If I had a homosexual friend, I would never say to them that I hate how they are living, I would say(after I'd known them for a while) that I don't agree with that, and yes, I might lose them as a friend, but, I am not just about to sit around getting comfortable with their sins. Then they may think that I am okay with their sinning, which, I would not be. No Christian should get to a point where they are not affected by sin. I could do my best to be a friend, love them, but I know my goal would be to get them to see that what they are doing is wrong and for them to change. But on the otherhand, they may never change and then what am I suppose to do, I don't know. I guess continue to love them and try my best to be a friend. This is a very hard subject. What would Jesus do? Wouldn't He try to get them to see that what they are doing is a sin? But still love them.

Okay, I just talked to my mom about all this. She gave a very good example. She knows a Muslim lady where she works at the hospital. She's known her for a long time. Recently she gave this lady a tract. As she gave it to the lady my mom said, "This tells you how much God loves you." And later my mom saw her reading it.
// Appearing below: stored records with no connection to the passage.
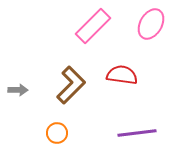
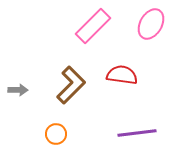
orange circle: moved 1 px left, 1 px down
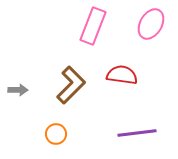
pink rectangle: rotated 24 degrees counterclockwise
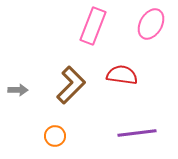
orange circle: moved 1 px left, 2 px down
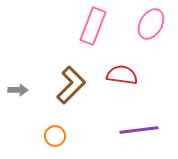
purple line: moved 2 px right, 3 px up
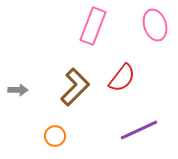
pink ellipse: moved 4 px right, 1 px down; rotated 48 degrees counterclockwise
red semicircle: moved 3 px down; rotated 120 degrees clockwise
brown L-shape: moved 4 px right, 2 px down
purple line: rotated 18 degrees counterclockwise
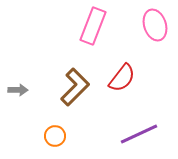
purple line: moved 4 px down
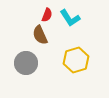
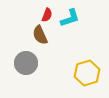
cyan L-shape: rotated 75 degrees counterclockwise
yellow hexagon: moved 11 px right, 13 px down
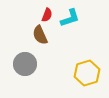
gray circle: moved 1 px left, 1 px down
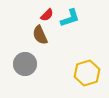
red semicircle: rotated 24 degrees clockwise
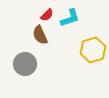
yellow hexagon: moved 6 px right, 23 px up
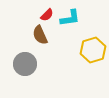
cyan L-shape: rotated 10 degrees clockwise
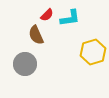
brown semicircle: moved 4 px left
yellow hexagon: moved 2 px down
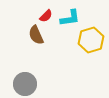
red semicircle: moved 1 px left, 1 px down
yellow hexagon: moved 2 px left, 12 px up
gray circle: moved 20 px down
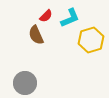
cyan L-shape: rotated 15 degrees counterclockwise
gray circle: moved 1 px up
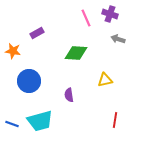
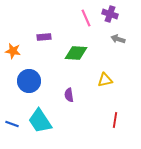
purple rectangle: moved 7 px right, 4 px down; rotated 24 degrees clockwise
cyan trapezoid: rotated 72 degrees clockwise
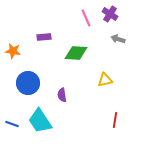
purple cross: rotated 14 degrees clockwise
blue circle: moved 1 px left, 2 px down
purple semicircle: moved 7 px left
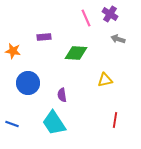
cyan trapezoid: moved 14 px right, 2 px down
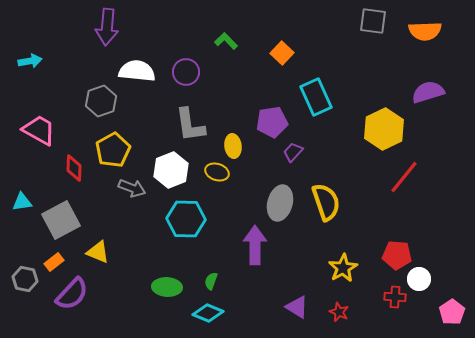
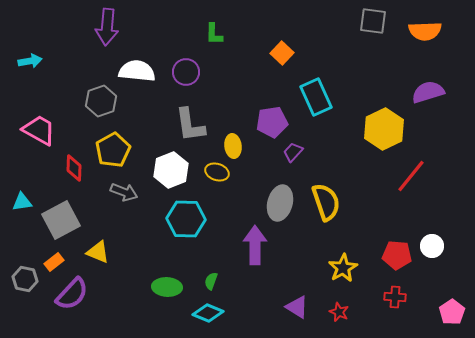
green L-shape at (226, 41): moved 12 px left, 7 px up; rotated 135 degrees counterclockwise
red line at (404, 177): moved 7 px right, 1 px up
gray arrow at (132, 188): moved 8 px left, 4 px down
white circle at (419, 279): moved 13 px right, 33 px up
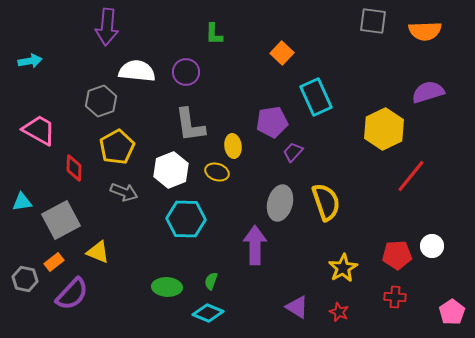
yellow pentagon at (113, 150): moved 4 px right, 3 px up
red pentagon at (397, 255): rotated 8 degrees counterclockwise
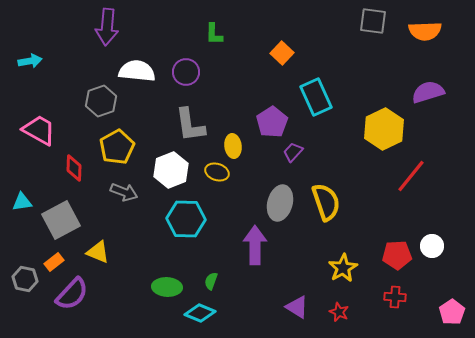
purple pentagon at (272, 122): rotated 24 degrees counterclockwise
cyan diamond at (208, 313): moved 8 px left
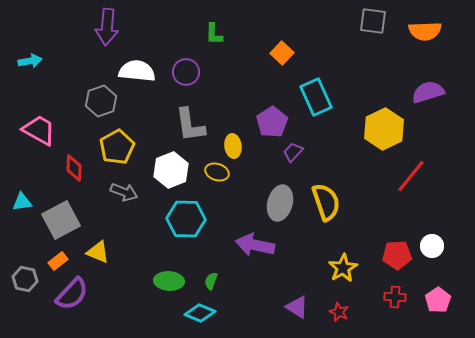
purple arrow at (255, 245): rotated 78 degrees counterclockwise
orange rectangle at (54, 262): moved 4 px right, 1 px up
green ellipse at (167, 287): moved 2 px right, 6 px up
pink pentagon at (452, 312): moved 14 px left, 12 px up
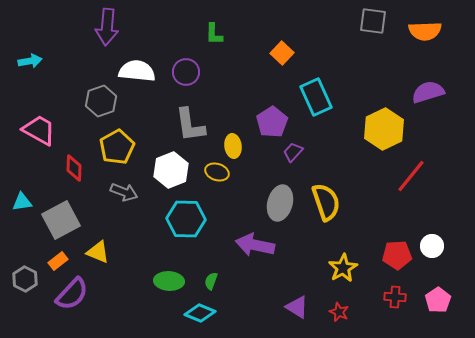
gray hexagon at (25, 279): rotated 15 degrees clockwise
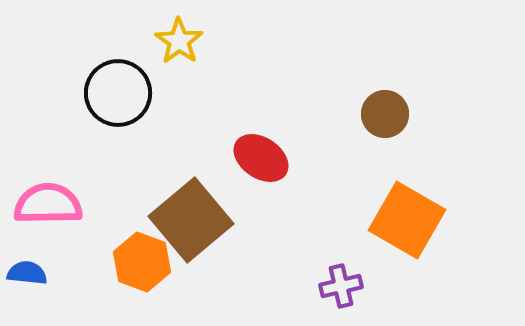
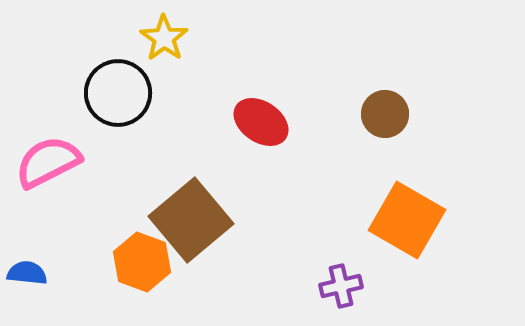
yellow star: moved 15 px left, 3 px up
red ellipse: moved 36 px up
pink semicircle: moved 42 px up; rotated 26 degrees counterclockwise
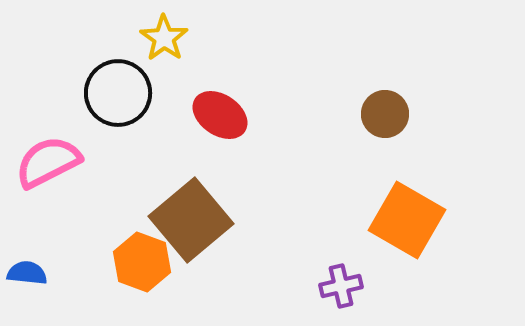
red ellipse: moved 41 px left, 7 px up
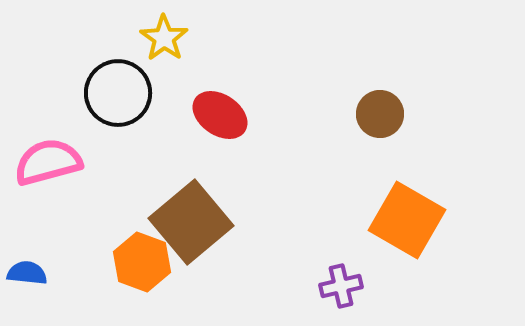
brown circle: moved 5 px left
pink semicircle: rotated 12 degrees clockwise
brown square: moved 2 px down
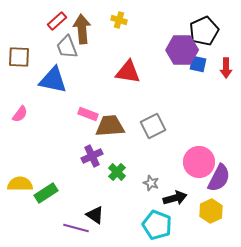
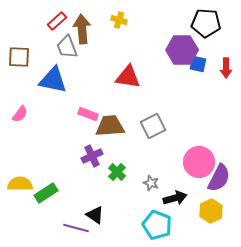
black pentagon: moved 2 px right, 8 px up; rotated 28 degrees clockwise
red triangle: moved 5 px down
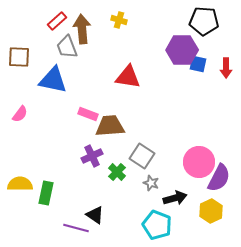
black pentagon: moved 2 px left, 2 px up
gray square: moved 11 px left, 30 px down; rotated 30 degrees counterclockwise
green rectangle: rotated 45 degrees counterclockwise
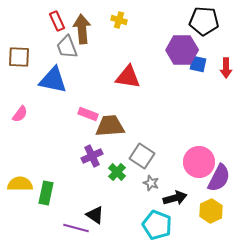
red rectangle: rotated 72 degrees counterclockwise
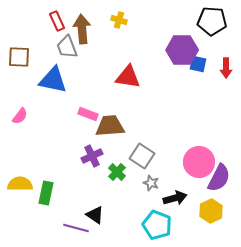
black pentagon: moved 8 px right
pink semicircle: moved 2 px down
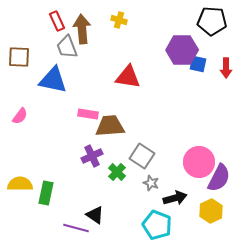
pink rectangle: rotated 12 degrees counterclockwise
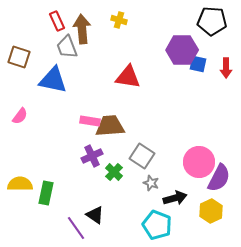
brown square: rotated 15 degrees clockwise
pink rectangle: moved 2 px right, 7 px down
green cross: moved 3 px left
purple line: rotated 40 degrees clockwise
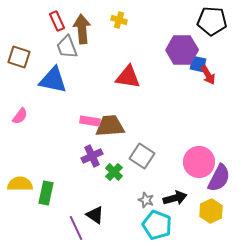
red arrow: moved 18 px left, 7 px down; rotated 30 degrees counterclockwise
gray star: moved 5 px left, 17 px down
purple line: rotated 10 degrees clockwise
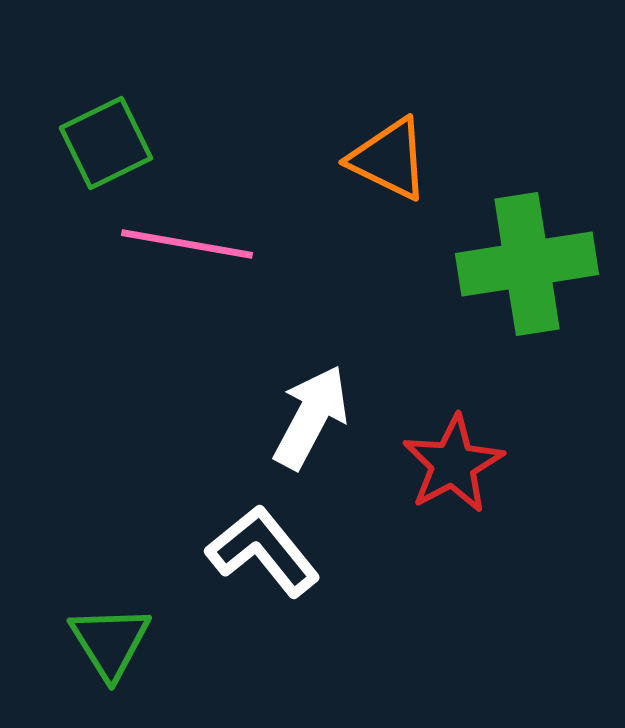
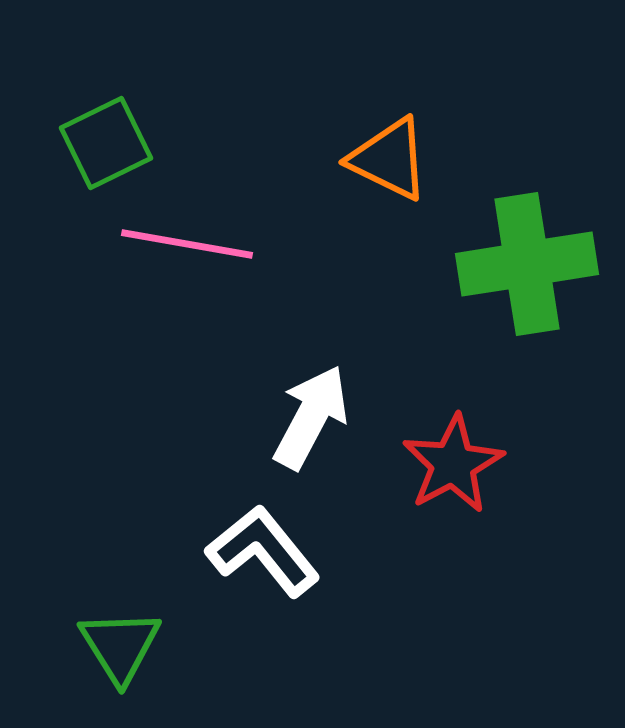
green triangle: moved 10 px right, 4 px down
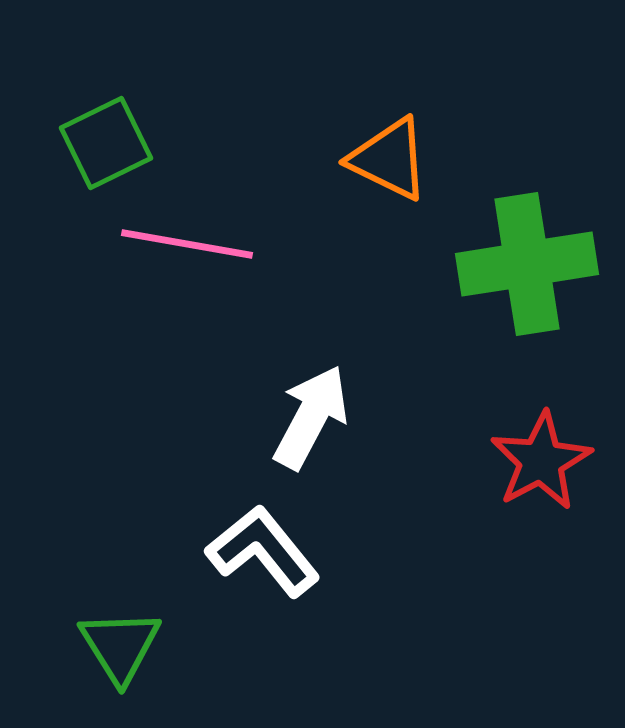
red star: moved 88 px right, 3 px up
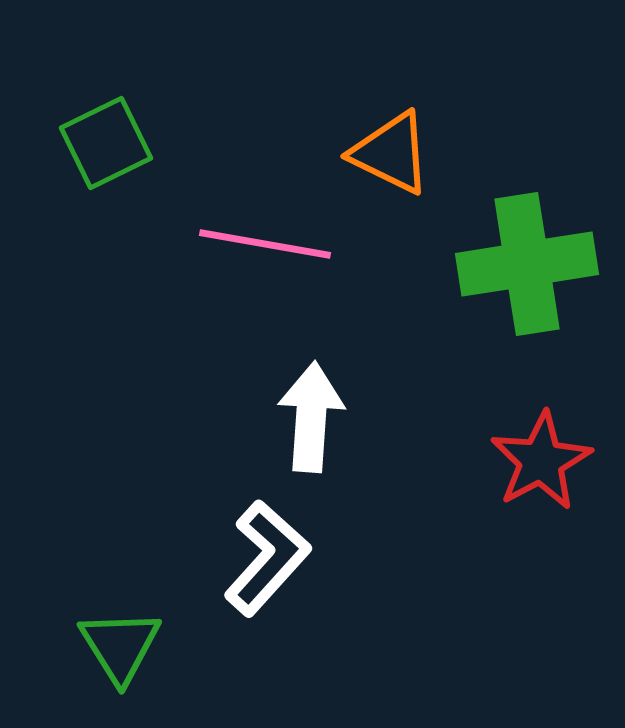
orange triangle: moved 2 px right, 6 px up
pink line: moved 78 px right
white arrow: rotated 24 degrees counterclockwise
white L-shape: moved 4 px right, 7 px down; rotated 81 degrees clockwise
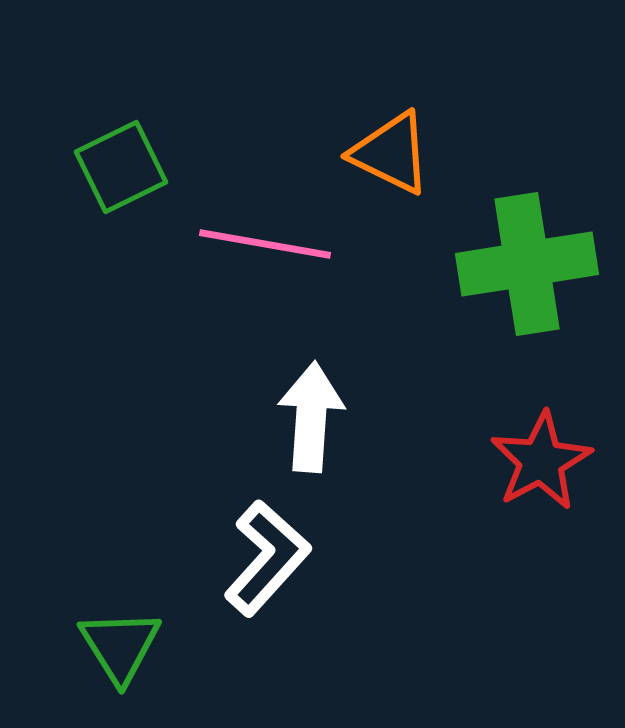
green square: moved 15 px right, 24 px down
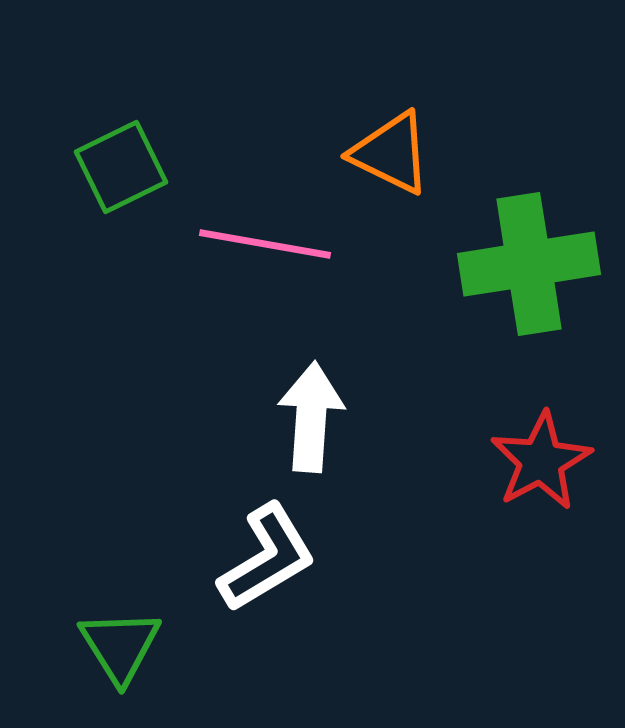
green cross: moved 2 px right
white L-shape: rotated 17 degrees clockwise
I was talking to my dad the other day about some of the previous posts and why homosexuality is considered as a bigger sin than lying when every sin is the same in God's eyes. Even I wasn't sure. I know both are sins, but why do I consider one worse than the other? My only answer for now is that to be a homosexual, you are sinning every day, thinking these wrong thoughts every day, it consumes that person, they are doing it continually on purpose. Lying might be every day and if someone lied as much as thought homosexual thoughts, then I believe the two sins can be considered equal. But, I, myself do not lie very often, I cannot remember the last time I did. Yes, of course, I've lied, I just haven't in a long time. If the only sin I ever committed was lying a few times in my life and you compared me the same to a constant homosexual, I would be offended. Everyone is a sinner and the same in that respect.

I asked my dad, "Why can an alcoholic be a Christian and not a homosexual?" That was a comment that I read on a post you made a while back and it confused even me. A normal person who becomes a Christian and then falls into the sin that is homosexuality, yes, they are a Christian and a homosexual. Every Christian can fall into sin. But, if a person who is already a homosexual becomes a Christian and still lives the lifestyle of a homosexual and wants to live that way, you would have to really consider whether they were a true Christian. I don't know an exact answer to this.

Sorry for all this writing. Mabey one day you could ask a simple question like, "How cold is it in Texas?" Then I would only have to write one or two sentences. :) But then, I don't think we would have gotten to know each other's thoughts this well, would we?